Such a very sad story. She really touched your life, didn't she? It will take time, but your pain will become easier to live with. Bless you and Sammy's owner. It sounds as if she was very special. She was certainly beautiful.


----------



## Gypsy Girl (Jun 9, 2006)

Oh, I'm so sorry for you and Sammy's owner. I know how hard it can be to lose a pet. It's very sweet that you kept her ball and collar. I still have my dog's collar tucked away in my memory box. For a while it made me sad to look at it, but now it brings back really nice memories. At first, things seem terrible, but they will get better.

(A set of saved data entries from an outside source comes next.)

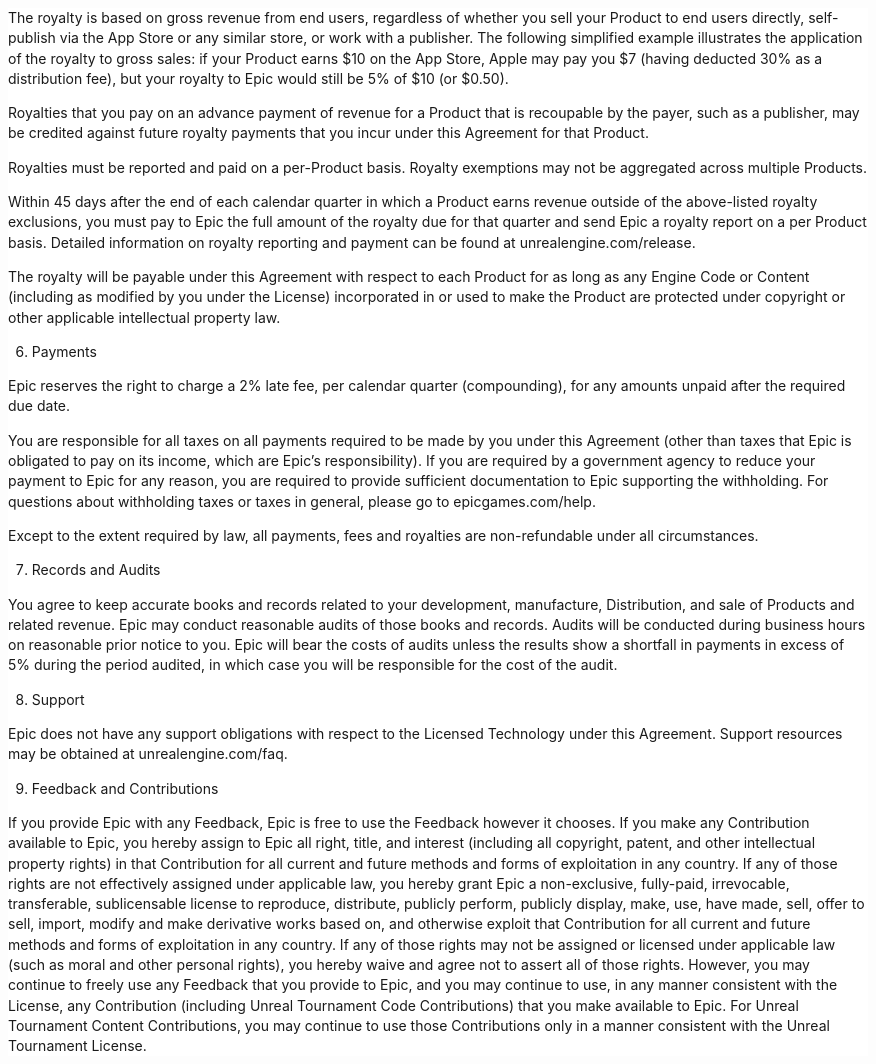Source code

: The royalty is based on gross revenue from end users, regardless of whether you sell your Product to end users directly, self-publish via the App Store or any similar store, or work with a publisher. The following simplified example illustrates the application of the royalty to gross sales: if your Product earns $10 on the App Store, Apple may pay you $7 (having deducted 30% as a distribution fee), but your royalty to Epic would still be 5% of $10 (or $0.50).

Royalties that you pay on an advance payment of revenue for a Product that is recoupable by the payer, such as a publisher, may be credited against future royalty payments that you incur under this Agreement for that Product.

Royalties must be reported and paid on a per-Product basis. Royalty exemptions may not be aggregated across multiple Products.

Within 45 days after the end of each calendar quarter in which a Product earns revenue outside of the above-listed royalty exclusions, you must pay to Epic the full amount of the royalty due for that quarter and send Epic a royalty report on a per Product basis. Detailed information on royalty reporting and payment can be found at unrealengine.com/release.

The royalty will be payable under this Agreement with respect to each Product for as long as any Engine Code or Content (including as modified by you under the License) incorporated in or used to make the Product are protected under copyright or other applicable intellectual property law.

6. Payments

Epic reserves the right to charge a 2% late fee, per calendar quarter (compounding), for any amounts unpaid after the required due date.

You are responsible for all taxes on all payments required to be made by you under this Agreement (other than taxes that Epic is obligated to pay on its income, which are Epic’s responsibility). If you are required by a government agency to reduce your payment to Epic for any reason, you are required to provide sufficient documentation to Epic supporting the withholding. For questions about withholding taxes or taxes in general, please go to epicgames.com/help.

Except to the extent required by law, all payments, fees and royalties are non-refundable under all circumstances.

7. Records and Audits

You agree to keep accurate books and records related to your development, manufacture, Distribution, and sale of Products and related revenue. Epic may conduct reasonable audits of those books and records. Audits will be conducted during business hours on reasonable prior notice to you. Epic will bear the costs of audits unless the results show a shortfall in payments in excess of 5% during the period audited, in which case you will be responsible for the cost of the audit.

8. Support

Epic does not have any support obligations with respect to the Licensed Technology under this Agreement. Support resources may be obtained at unrealengine.com/faq.

9. Feedback and Contributions

If you provide Epic with any Feedback, Epic is free to use the Feedback however it chooses. If you make any Contribution available to Epic, you hereby assign to Epic all right, title, and interest (including all copyright, patent, and other intellectual property rights) in that Contribution for all current and future methods and forms of exploitation in any country. If any of those rights are not effectively assigned under applicable law, you hereby grant Epic a non-exclusive, fully-paid, irrevocable, transferable, sublicensable license to reproduce, distribute, publicly perform, publicly display, make, use, have made, sell, offer to sell, import, modify and make derivative works based on, and otherwise exploit that Contribution for all current and future methods and forms of exploitation in any country. If any of those rights may not be assigned or licensed under applicable law (such as moral and other personal rights), you hereby waive and agree not to assert all of those rights. However, you may continue to freely use any Feedback that you provide to Epic, and you may continue to use, in any manner consistent with the License, any Contribution (including Unreal Tournament Code Contributions) that you make available to Epic. For Unreal Tournament Content Contributions, you may continue to use those Contributions only in a manner consistent with the Unreal Tournament License.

I promise.

God Bless,
Kate


----------



## jezza (Oct 26, 2004)

i kept most of my cats things, theres even still fur weaved on to his comb


----------



## SneezerCallie (Aug 29, 2005)

Thank you for the kind comments everyone, it's still just like I can't believe she's not here. We still have one more thing ahead of us, when the vet calls to tell us we can pick up her ashes. I don't know how long that will take, but we do know where she will be buried. *sigh*

I'm like that too-I have a few strands of fur stuck to her ball, and a small collection of whiskers and shed claws I found over the years. I may put a few of the whiskers in her scrapbook.


----------



## jezza (Oct 26, 2004)

aww thats a nice idea, i was going to do the same, create a scrapbook and put all of migs things in it, i never really got round to it tho, picking up the ashes was a daunting thing, as it really does feel so final, holding your pet in an envolope is a sad thing indeed, but scattering the ashes feels liberating, like the can now be free, and i think thats a warming thought


----------



## Mr. Kind (Dec 24, 2005)

Awful sorry to hear of your loss. Sammy was her own cat and I had one like that and I must admit she was the closest to my heart. Your boss and you gave her what she wanted and she was content with that. It was her time to go and she let you know it when you picked her up without a bite or growl. Time will heal the sorrow.


----------